T.C. Sosyal Güvenlik Kurumu Strateji Geliştirme Başkanlığı tarafından 05.08.2008 tarihinde sgk.gov.tr adresinde yayınlanan ve 01.08.2008 tarihinden itibaren geçerli olduğu belirtilen “Fatura Bedellerinin Ödenmesi” konulu genelge incelendiğinde öncelikle tanımlar bölümünde “eczane” tanımının olmadığı görünmekte.
Genelgenin 2.1.2. Eczane Faturalarının Düzenlenmesi başlıklı bölümünün “d” bendinde yatan hasta reçeteleri, günü birlik tedavi reçeteleri ve uzman hekim raporu ile temin edilen ilaç/ilaçları içeren reçetelere ait faturaların ayrı ayrı düzenleneceği belirtilmekte.
Bilindiği gibi “günü birlik tedavi” hastanelerin hastalara ilaç satabilmesinin yolunu açmak için uydurulan ve hiçbir bilimsel tanımı olmayan bir terimdi. Yatan Hasta reçeteleri de kurumca (B) Grubu reçeteler diye nitelendirilen katılım payı ödenmeyen ilaçlar için düzenlenen reçete grubunda değerlendiriliyordu.
Görünen o ki kuruma kestiğimiz faturaların sayısı artacak.
Genelge gereği her eczacı örnekleme yöntemini kabul etmek zorunda. Kabul etmeme ya da sonucuna itiraz halinde fatura karşılığı ödenmesi gereken meblağın elden geldiğince geciktirileceği belirtilmekte. Raporlu ilaçları içeren reçeteler ve yatan hasta reçeteleri de örnekleme kapsamına alınmış.
Bu madde bendinde dikkat çeken bir ibare var.
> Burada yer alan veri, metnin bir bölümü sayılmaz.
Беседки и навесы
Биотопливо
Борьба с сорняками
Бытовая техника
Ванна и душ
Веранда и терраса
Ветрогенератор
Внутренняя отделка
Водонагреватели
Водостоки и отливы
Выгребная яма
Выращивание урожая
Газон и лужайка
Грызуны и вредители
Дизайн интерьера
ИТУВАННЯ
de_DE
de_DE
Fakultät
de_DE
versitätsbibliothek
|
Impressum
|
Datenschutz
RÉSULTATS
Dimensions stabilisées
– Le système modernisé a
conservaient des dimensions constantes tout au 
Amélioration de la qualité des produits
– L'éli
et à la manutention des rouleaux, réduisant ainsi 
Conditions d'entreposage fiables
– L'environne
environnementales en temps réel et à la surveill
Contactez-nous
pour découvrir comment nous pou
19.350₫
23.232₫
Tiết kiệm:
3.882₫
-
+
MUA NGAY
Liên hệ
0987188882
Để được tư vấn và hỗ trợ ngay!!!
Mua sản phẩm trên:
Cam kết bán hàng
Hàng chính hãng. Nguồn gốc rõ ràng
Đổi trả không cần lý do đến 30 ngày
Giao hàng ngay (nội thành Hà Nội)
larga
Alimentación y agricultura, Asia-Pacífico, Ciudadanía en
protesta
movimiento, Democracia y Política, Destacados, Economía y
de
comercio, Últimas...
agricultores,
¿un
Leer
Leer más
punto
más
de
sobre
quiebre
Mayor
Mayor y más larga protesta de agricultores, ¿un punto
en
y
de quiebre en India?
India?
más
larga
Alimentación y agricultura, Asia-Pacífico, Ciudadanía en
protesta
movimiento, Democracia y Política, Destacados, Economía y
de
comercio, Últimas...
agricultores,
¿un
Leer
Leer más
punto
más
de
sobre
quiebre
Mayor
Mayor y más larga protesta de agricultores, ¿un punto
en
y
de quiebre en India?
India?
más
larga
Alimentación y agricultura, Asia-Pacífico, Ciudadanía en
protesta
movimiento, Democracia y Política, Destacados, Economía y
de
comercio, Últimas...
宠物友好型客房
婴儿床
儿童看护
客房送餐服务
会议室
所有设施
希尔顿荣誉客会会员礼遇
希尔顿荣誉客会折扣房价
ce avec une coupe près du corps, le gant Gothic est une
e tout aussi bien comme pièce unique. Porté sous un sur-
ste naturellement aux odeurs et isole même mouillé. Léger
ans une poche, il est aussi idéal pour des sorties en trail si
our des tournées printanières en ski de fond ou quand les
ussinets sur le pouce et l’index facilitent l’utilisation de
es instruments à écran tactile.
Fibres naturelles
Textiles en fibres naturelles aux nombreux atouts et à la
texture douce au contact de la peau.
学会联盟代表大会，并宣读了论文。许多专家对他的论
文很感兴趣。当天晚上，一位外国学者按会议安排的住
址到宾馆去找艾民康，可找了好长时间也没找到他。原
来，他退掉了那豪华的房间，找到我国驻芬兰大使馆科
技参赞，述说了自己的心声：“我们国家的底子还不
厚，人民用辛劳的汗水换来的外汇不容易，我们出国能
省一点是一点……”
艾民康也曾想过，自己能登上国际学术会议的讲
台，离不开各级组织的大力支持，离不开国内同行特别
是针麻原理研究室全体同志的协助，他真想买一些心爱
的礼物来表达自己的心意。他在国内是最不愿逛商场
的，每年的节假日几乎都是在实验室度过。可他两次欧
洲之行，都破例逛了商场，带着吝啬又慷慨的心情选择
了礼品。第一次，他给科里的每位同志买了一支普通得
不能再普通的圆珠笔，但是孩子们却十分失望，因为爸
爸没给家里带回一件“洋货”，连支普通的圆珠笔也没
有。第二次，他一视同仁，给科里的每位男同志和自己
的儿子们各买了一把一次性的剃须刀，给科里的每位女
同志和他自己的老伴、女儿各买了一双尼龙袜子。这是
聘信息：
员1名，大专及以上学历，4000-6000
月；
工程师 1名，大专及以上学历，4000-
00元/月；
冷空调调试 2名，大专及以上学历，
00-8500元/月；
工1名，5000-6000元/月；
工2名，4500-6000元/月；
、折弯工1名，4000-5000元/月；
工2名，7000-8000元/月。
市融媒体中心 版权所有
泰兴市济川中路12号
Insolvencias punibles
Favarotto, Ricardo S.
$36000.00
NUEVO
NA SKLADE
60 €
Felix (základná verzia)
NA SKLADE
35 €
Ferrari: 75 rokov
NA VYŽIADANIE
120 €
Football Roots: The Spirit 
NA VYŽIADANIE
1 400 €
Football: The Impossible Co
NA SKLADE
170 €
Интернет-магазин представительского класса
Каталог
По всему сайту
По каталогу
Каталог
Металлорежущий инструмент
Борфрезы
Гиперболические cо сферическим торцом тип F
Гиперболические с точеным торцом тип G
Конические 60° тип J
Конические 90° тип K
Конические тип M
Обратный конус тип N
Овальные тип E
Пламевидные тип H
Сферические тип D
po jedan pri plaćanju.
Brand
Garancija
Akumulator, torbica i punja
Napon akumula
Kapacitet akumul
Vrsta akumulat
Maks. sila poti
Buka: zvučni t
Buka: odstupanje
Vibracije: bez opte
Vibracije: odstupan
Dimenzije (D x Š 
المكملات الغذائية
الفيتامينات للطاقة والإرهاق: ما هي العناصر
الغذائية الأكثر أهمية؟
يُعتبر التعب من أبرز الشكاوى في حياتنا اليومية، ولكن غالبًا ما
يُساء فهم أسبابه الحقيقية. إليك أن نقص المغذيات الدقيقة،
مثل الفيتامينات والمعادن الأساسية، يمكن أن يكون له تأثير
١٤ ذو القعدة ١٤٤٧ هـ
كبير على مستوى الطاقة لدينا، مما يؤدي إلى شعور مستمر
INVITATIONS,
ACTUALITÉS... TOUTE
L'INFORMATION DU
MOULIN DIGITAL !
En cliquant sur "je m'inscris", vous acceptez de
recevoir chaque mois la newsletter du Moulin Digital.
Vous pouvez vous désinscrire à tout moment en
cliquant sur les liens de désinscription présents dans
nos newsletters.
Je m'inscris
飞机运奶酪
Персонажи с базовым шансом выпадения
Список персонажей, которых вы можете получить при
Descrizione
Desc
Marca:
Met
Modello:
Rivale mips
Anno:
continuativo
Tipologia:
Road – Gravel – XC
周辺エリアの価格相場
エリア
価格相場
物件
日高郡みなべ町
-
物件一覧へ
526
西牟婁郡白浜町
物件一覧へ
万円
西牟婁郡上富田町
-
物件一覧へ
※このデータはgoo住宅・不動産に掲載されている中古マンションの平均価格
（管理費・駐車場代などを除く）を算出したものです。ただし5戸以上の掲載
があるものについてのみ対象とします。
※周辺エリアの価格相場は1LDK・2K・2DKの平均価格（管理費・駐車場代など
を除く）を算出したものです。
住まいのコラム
Deniyor ki “Ancak, eczane provizyon sistemindeki aksamalar nedeniyle sistemden örnekleme yapılamaması halinde, örnekleme manuel olarak yapılacaktır.”
Burada da iki belirgin özellik karşımıza çıkıyor;
1- Kurum kendi sistemine güvenmiyor, her an aksayacağına inanıyor.
2- Çok fazla tantana eden eczacı olursa bu ibarenin bahanesini öne sürüp özellikle hatalı reçeteleri seçerek, o eczacıdan daha fazla kesinti yapılmasını, itirazı halinde de parasının ödemesini geciktirmek.
Genelgenin 5. İncelenme Birimlerinin Oluşumu başlıklı bölümünün 5.5. Eczane Faturalarını İnceleyen Birimler Maddesi “Bu birimde eczacılar, hekimler, diğer sağlık personeli ve diğer personel tarafından fatura ve reçete ile eki belgelerin incelemesi yapılacaktır” şeklinde ifade edilmiş.
Reçete inceleyenler olarak hekim ve eczacı betimlenmiş. Diğer maddelerde de uzman hekim ve diş hekimi betimlendiğine göre reçete inceleme yetkisi verilen diğer sağlık personeli ve diğer personel diye nitelendirilen kişiler kim? Bu durumda reçetelerimizi kurumda çalışan çaycı, şöför, temizlik elemanı vb. çalışanlar tarafından “sağlık personeli ve diğer personel” sıfatı ile incelenmesi muhtemel.
Genelgenin 7. Ödeme İşlemleri başlıklı bölümünde 5 (beş) iş günü içersinde itiraz edilmemesi halinde ödemenin kesintili tutar üzerinden ödeneceği, itiraz halinde de “avans” ödemesi yapılmayacağı belirtilmekte.
Tam bir “aba altından sopa gösterme” felsefesi.
Genelgenin 10.4. maddesinde de önceden kuruma teslim ettiğimiz, ancak henüz incelenmesi yapılmamış reçetelerin de metazori olarak örnekleme metodu ile inceleneceği belirtilmekte.
Genelge, kurumun sağlık hizmeti satın aldığı tüm özel ve tüzel kurum ve kuruluşları ilgilendirmekte. Ancak görünen o ki kurum kendi iç bürokrasisini gereksiz çoğaltarak kendi iş yükünü arttırmakta, olayı işin içinden çıkılamayacak hale getirmekte, hizmet aldığı kişileri de sanki sadece kendisine bağlı çalışıyorlarmış ve başkaca işleri yokmuş düşüncesi ile taciz ve tehdit etmekte.
Kendimizi baz alırsak, bir gözümüz devamlı olarak kurum bildirimlerini takip etmek zorunda. Ola ki tatile falan giderek rehavete kapılmayın. Yoksa kurum ne öderse onunla yetinmek zorunda kalırsınız.